Many Christians have fallen by the wayside when they realise that God is not a performance-related God. Prayer is not a blank cheque or an insurance policy. Bad things happen to Christians all the time. But Jesus tells us to trust in God. David repeatedly talks about trusting. Moses is commended for his faith. So what do we trust in and what do we trust God for?
I think that what we have faith in is the character of God. We know that He loves us. We know that Jesus died for us. We know that the Holy Spirit lives in us. We can be confident that sorrow in this world will be replaced by joy in the next world. There may not be meaning in the devastation of the typhoon, but it must make a difference if you believe in eternal life with God, where every tear is wiped away.

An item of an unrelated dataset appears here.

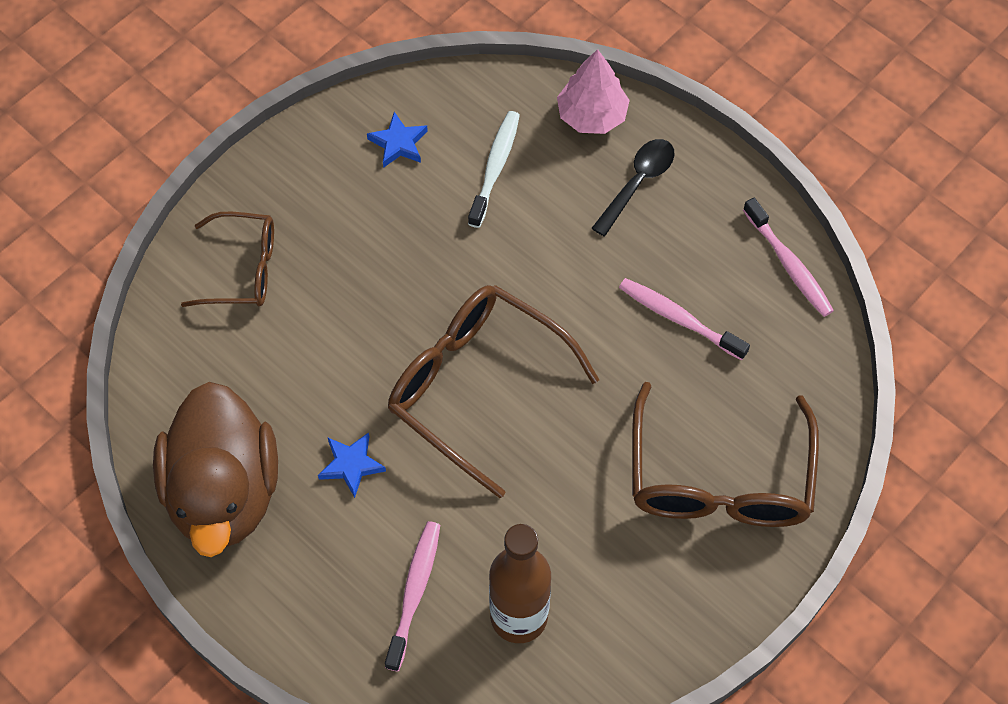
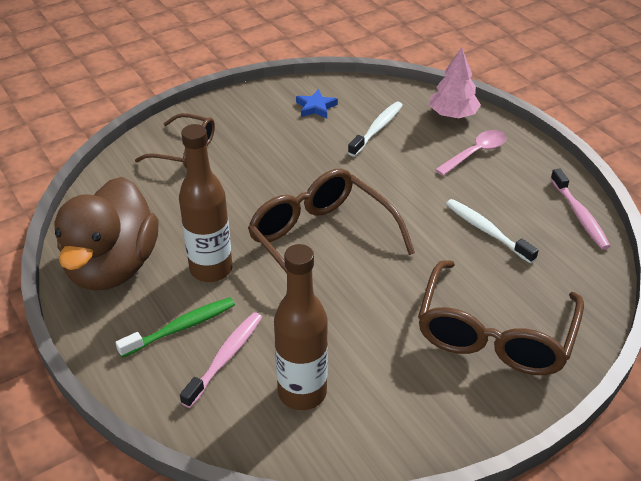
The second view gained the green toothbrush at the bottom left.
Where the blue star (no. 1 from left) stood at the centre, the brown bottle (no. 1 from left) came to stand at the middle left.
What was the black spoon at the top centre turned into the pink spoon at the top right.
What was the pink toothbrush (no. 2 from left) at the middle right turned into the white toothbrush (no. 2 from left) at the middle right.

I learnt two things in the difficult times our family has faced. The first is that God finds ways of blessing us in the midst of darkness, without necessarily removing what is causing the pain. The second is not to presume what others are going through, not to be a vicarious atheist. Our family faced an abyss, but I wouldn’t have wanted anyone witnessing our situation to assume that God didn’t love us because of it. God took every opportunity to love us, largely through the kindness of others.
So as the Filipinos face unimaginable horror, I pray that God will be able to bless them within it, perhaps by the generosity of others, or, at least, numbness. I pray that, for them, the hope of heaven will sustain them until the hell they face on earth subsides.